Mansfield explains climate models in simple terms: They predict long-term conditions, including temperature and rainfall in particular regions, by estimating the current state of the climate and then applying known physics equations to step forward in time. As she thought about ways to improve the models, especially through machine learning, Mansfield says, “I became interested not just in looking at predictions, but in trying to predict uncertainties.”
Predecessors who developed conventional, fully physics-based models paid close attention to uncertainty, Mansfield says, but she didn’t see the same focus on quantifying uncertainty in the development of AI-driven climate models. To do that, scientists need to examine the source—generally, the data or the model. Data uncertainty typically stems from the training of a machine learning model to build a dataset, while model uncertainty stems from the way the model handles data, often complicated by combining multiple models to generate predictions.

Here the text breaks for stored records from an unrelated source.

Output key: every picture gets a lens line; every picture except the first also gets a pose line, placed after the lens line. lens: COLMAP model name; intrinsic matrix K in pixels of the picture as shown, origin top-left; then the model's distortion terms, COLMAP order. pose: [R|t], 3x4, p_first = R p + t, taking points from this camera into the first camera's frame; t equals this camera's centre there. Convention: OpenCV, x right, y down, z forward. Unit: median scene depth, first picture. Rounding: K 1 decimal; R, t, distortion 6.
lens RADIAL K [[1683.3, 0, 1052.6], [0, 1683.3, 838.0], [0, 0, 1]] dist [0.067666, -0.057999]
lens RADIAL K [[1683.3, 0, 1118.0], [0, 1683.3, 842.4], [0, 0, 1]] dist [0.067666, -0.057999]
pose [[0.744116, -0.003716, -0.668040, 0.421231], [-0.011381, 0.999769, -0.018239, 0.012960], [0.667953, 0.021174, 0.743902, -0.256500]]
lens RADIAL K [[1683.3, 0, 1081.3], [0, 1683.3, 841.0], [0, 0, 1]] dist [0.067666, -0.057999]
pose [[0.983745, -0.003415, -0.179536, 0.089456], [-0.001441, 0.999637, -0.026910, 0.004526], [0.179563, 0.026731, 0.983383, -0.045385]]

While cautioning that her research hasn’t yet been applied to full climate models, Mansfield’s investigations have yielded promising findings. “It looks like data uncertainty is more important on shorter time scales. Model uncertainty comes in more on longer time scales. If that holds true in a full, complex climate model, it would tell us where to focus our efforts.”
Mansfield also sees opportunities to apply modeling approaches in new ways, inspired by working with a model that applies physics- and AI-based methods to different tasks. “We use physics for large-scale processes, but then we use machine learning for small-scale processes. But we could use physics for the small-scale processes, AI for the large-scale.”
Support from Schmidt Sciences includes access to the computational resources necessary to train and run models, but Mansfield says she’s found as much value in her fellowship’s connections to other researchers. Organized meetups and even lunches have become regular forums to discuss AI with peers working on different problems across disciplines. Within her own group, Mansfield has noticed more people thinking about uncertainties in climate models that combine machine learning and physics.
Mansfield has formally presented her research at conferences in Cambridge, Vienna, and Washington, D.C. She expects to submit a paper on her work for peer review later this year, which will also be published on ArXiv. She views these as preliminary steps, though. Ultimately she hopes her findings will influence others in her field to leverage the probabilistic capacities in AI-based models, in concert with physics-based models, to better understand uncertainty and provide a more reliable forecast of how local communities will be impacted by a changing climate.